#### Excerpt to read ####

Soft, dry snow remains on northerly aspects above about 8000’where excellent riding conditions can still be found. All other aspects will be crusted.
Skies will be mostly clear today, but clouding up later in the afternoon. Winds will be out of the south/southeast and light in the low and mid elevations, averaging < 10 mph. At the upper elevations a few gusts may reach the 20’s mph. Temperatures will rise into the upper 20’s F in the upper elevations, and 30’s in the mid elevations; even warmer at the low elevations. Improving conditions as a cold and windy storm moves in overnight and into Wednesday. We can expect about 4-6" out of this system, with the highest amounts in areas favored by a northwest flow.
Recent Avalanches
Reports from the Ogden mountains for Monday included sluffing of wet loose snow. In the Snowbasin backcountry, a cascading sluff of wet snow triggered a larger soft slab, taking out existing tracks.
You can read recent field reports - including avalanche activity - for the Ogden mountains by visiting the observations page (link).
Avalanche Problem #1
Wet Snow
Aided by clear skies and light winds, the strong March sun will quickly go to work today and heat east, south, and west aspects, including shaded or northerly aspects below about 8000'. Although I am expecting most activity to be wet loose (such as Mark White's photo below from yesterday in Cardiff Fork in the Salt Lake mountains), I also think cohesive slabs of damp/wet snow are possible (such as yesterday's wet slab in the Snowbasin backcountry), where these wet slabs could break out more widely and run on sun crusts that formed on Saturday. I do think the generally minor wet activity the past few days has slowly allowed the snowpack to adjust to warming, but today will be a more significant warm-up and I am expecting much more widespread wet activity - including larger avalanches - than the past two days. Move off of and out from underneath any steep slope once you see any sign of warming - such as rollerballs, natural wet sluffs, and unsupportable snow.

#### Given information ####

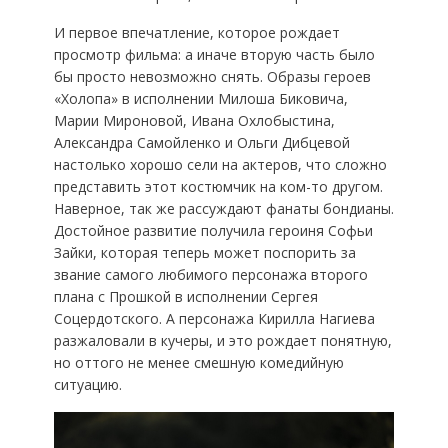
И первое впечатление, которое рождает
просмотр фильма: а иначе вторую часть было
бы просто невозможно снять. Образы героев
«Холопа» в исполнении Милоша Биковича,
Марии Мироновой, Ивана Охлобыстина,
Александра Самойленко и Ольги Дибцевой
настолько хорошо сели на актеров, что сложно
представить этот костюмчик на ком-то другом.
Наверное, так же рассуждают фанаты бондианы.
Достойное развитие получила героиня Софьи
Зайки, которая теперь может поспорить за
звание самого любимого персонажа второго
плана с Прошкой в исполнении Сергея
Соцердотского. А персонажа Кирилла Нагиева
разжаловали в кучеры, и это рождает понятную,
но оттого не менее смешную комедийную
ситуацию.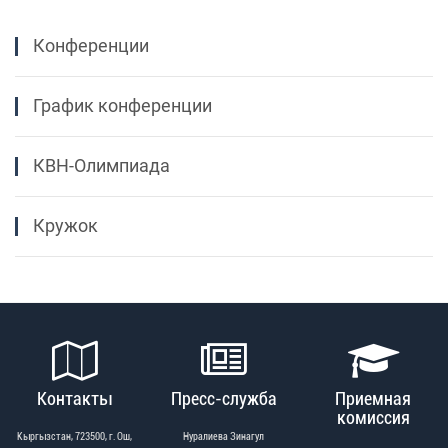
Конференции
График конференции
КВН-Олимпиада
Кружок
Контакты
Пресс-служба
Приемная
комиссия
Кыргызстан, 723500, г. Ош,
Нуралиева Зинагул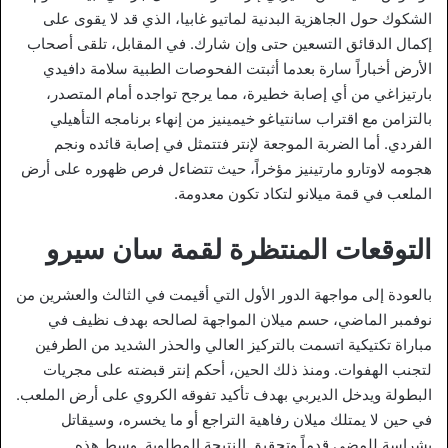
الشكوك حول الجاهزية البدنية لماتيو غابيا، الذي قد لا يقوى على
إكمال الدقائق التسعين حتى وإن شارك. في المقابل، تلقى أصحاب
الأرض أخباراً سارة بعدما أثبتت الفحوصات الطبية سلامة دافيدي
بارتيزاغي من أي إصابة خطيرة، مما يرجح تواجده أمام المتصدر،
بالتزامن مع اقتراب سانتياغو خيمينيز من إنهاء برنامجه التأهيلي
الفردي. أما الضربة الموجعة لإنتر فتتمثل في إصابة قائده ونجم
هجومه لاوتارو مارتينيز مؤخراً، حيث تتضاءل فرص ظهوره على أرض
الملعب في قمة ميلانو لتكاد تكون معدومة.
التوقعات المنتظرة لقمة سان سيرو
بالعودة إلى مواجهة الدور الأول التي أقيمت في الثالث والعشرين من
نوفمبر الماضي، حسم ميلان المواجهة لصالحه بهدف نظيف في
مباراة تكتيكية اتسمت بالتركيز العالي والحذر الشديد من الطرفين
لتجنب الهفوات. ومنذ ذلك الحين، أحكم إنتر قبضته على مجريات
البطولة ويدخل الديربي بهدف تأكيد تفوقه الكروي على أرض الملعب.
في حين لا يمتلك ميلان رفاهية التراجع أو ما يخسره، وسيقاتل
بشراسة للمضي قدماً وتحقيق النتيجة المطلوبة. وسط هذه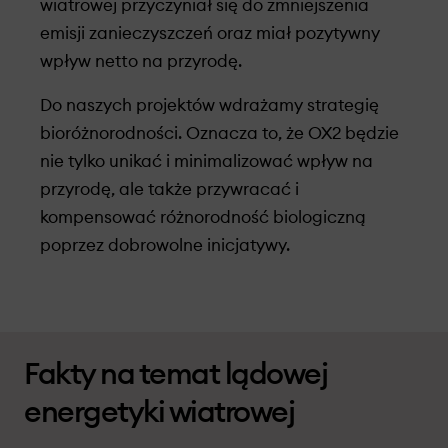
wiatrowej przyczyniał się do zmniejszenia
emisji zanieczyszczeń oraz miał pozytywny
wpływ netto na przyrodę.
Do naszych projektów wdrażamy strategię
bioróżnorodności. Oznacza to, że OX2 będzie
nie tylko unikać i minimalizować wpływ na
przyrodę, ale także przywracać i
kompensować różnorodność biologiczną
poprzez dobrowolne inicjatywy.
Fakty na temat lądowej
energetyki wiatrowej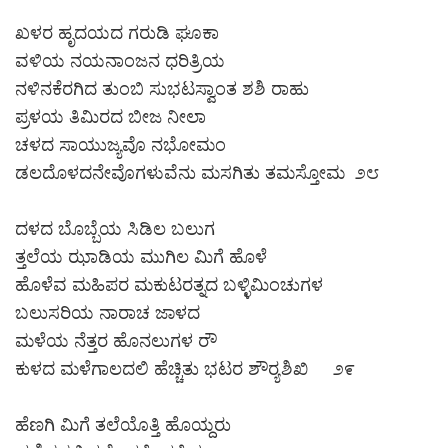
ಖಳರ ಹೃದಯದ ಗರುಡಿ ಘೂಕಾ
ವಳಿಯ ನಯನಾಂಜನ ಧರಿತ್ರಿಯ
ನಳಿನಕೆರಗಿದ ತುಂಬಿ ಸುಭಟಸ್ವಾಂತ ಶಶಿ ರಾಹು
ಪ್ರಳಯ ತಿಮಿರದ ಬೀಜ ನೀಲಾ
ಚಳದ ಸಾಯುಜ್ಯವೊ ನಭೋಮಂ
ಡಲದೊಳದನೇವೊಗಳುವೆನು ಮಸಗಿತು ತಮಸ್ತೋಮ ೨೮
ದಳದ ಬೊಬ್ಬೆಯ ಸಿಡಿಲ ಬಲುಗ
ತ್ತಲೆಯ ಝಾಡಿಯ ಮುಗಿಲ ಮಿಗೆ ಹೊಳೆ
ಹೊಳೆವ ಮಹಿಪರ ಮಕುಟರತ್ನದ ಬಳ್ಳಿಮಿಂಚುಗಳ
ಬಲುಸರಿಯ ನಾರಾಚ ಜಾಳದ
ಮಳೆಯ ನೆತ್ತರ ಹೊನಲುಗಳ ರೌ
ಕುಳದ ಮಳೆಗಾಲದಲಿ ಹೆಚ್ಚಿತು ಭಟರ ಶೌರ‍್ಯಶಿಖಿ ೨೯
ಹೆಣಗಿ ಮಿಗೆ ತಲೆಯೊತ್ತಿ ಹೊಯ್ದರು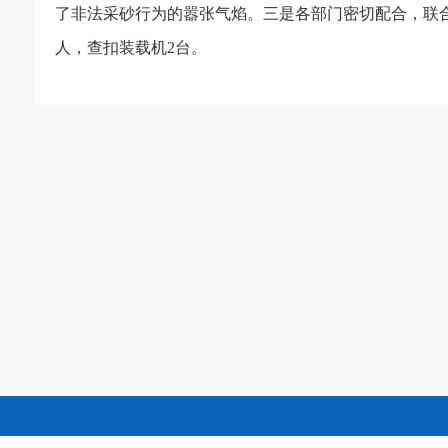
了非法采砂行为的嚣张气焰。三是各部门密切配合，联
人，查扣装载机
2
台。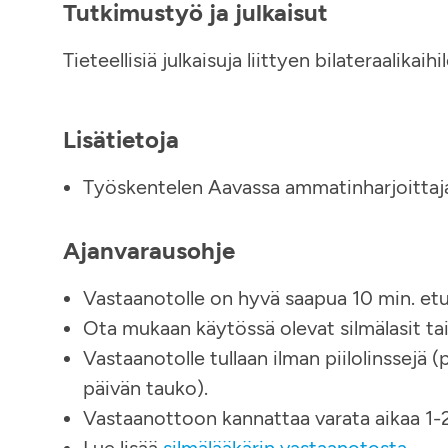
Tutkimustyö ja julkaisut
Tieteellisiä julkaisuja liittyen bilateraalikaihi
Lisätietoja
Työskentelen Aavassa ammatinharjoittaj
Ajanvarausohje
Vastaanotolle on hyvä saapua 10 min. etu
Ota mukaan käytössä olevat silmälasit tai 
Vastaanotolle tullaan ilman piilolinssejä (
päivän tauko).
Vastaanottoon kannattaa varata aikaa 1-2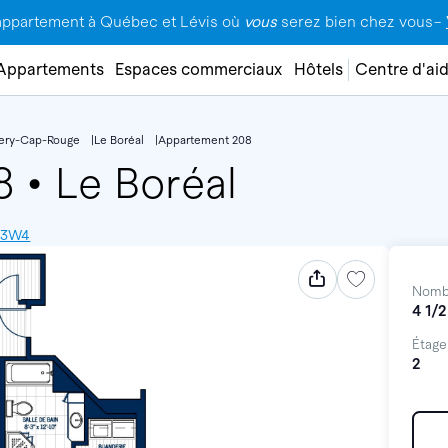
appartement à Québec et Lévis où
vous
serez bien chez vous–
Appartements
Espaces commerciaux
Hôtels
Centre d'ai
lery-Cap-Rouge
Le Boréal
Appartement 208
08
•
Le Boréal
V 3W4
Nomb
4 1/2
Étage
2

####

◆ **Directive A**:
Do the following statements agree with the avalanche forecast? Answer yes or no for each, and quote the words from the forecast that settle it.
(i) Winds in the low and mid elevations are expected to average under 10 mph.
(ii) The forecaster expects less wet activity today than over the past two days.
(iii) In the Snowbasin backcountry, a sluff of wet snow triggered a larger soft slab.
◆ **Directive B**: Write the next part of the avalanche forecast, starting after its final sentence.

◆ **Task response A**:
(i) Yes: "light in the low and mid elevations, averaging < 10 mph"
(ii) No: "I am expecting much more widespread wet activity - including larger avalanches - than the past two days"
(iii) Yes: "a cascading sluff of wet snow triggered a larger soft slab"

◆ **Task response B**:
Cornices - Avoid traveling across or underneath corniced ridgelines as today's warming may make cornices reactive. The cornices are particularly large along the ridgelines in the Snowbasin backcountry.
In 2016, Drew Hardesty presented on an analysis of Utah avalanche fatalities (link) at the ISSW workshop in Breckenridge, CO which mentions 5% of Utah avalanche fatalities involve cornice falls.
Avalanche Problem #2
New Snow
There was enough avalanche activity on Monday involving recent storm snow that warrants our continued attention on those mid and upper elevation northerly aspects where you will also find the best riding conditions. This includes sluffing in steep terrain (photo below), and pockets of denser storm snow or wind drifts in the higher terrain in the alpine. In the Salt Lake area mountains yesterday I was finding recent instabilities within the top 2’ of snow to have largely settled out, but I would watch for areas where graupel has possibly pooled, such as below steeper cliff bands. This is pretty easy to evaluate with quick hand pits or pulling out your shovel - looking for the structure of a stronger slab over weaker snow (such as a denser slab on top of a layer of loose graupel.)
General Announcements
This information does not apply to developed ski areas or highways where avalanche control is normally done. This forecast is from the U.S.D.A. Forest Service, which is solely responsible for its content. This forecast describes general avalanche conditions and local variations always occur.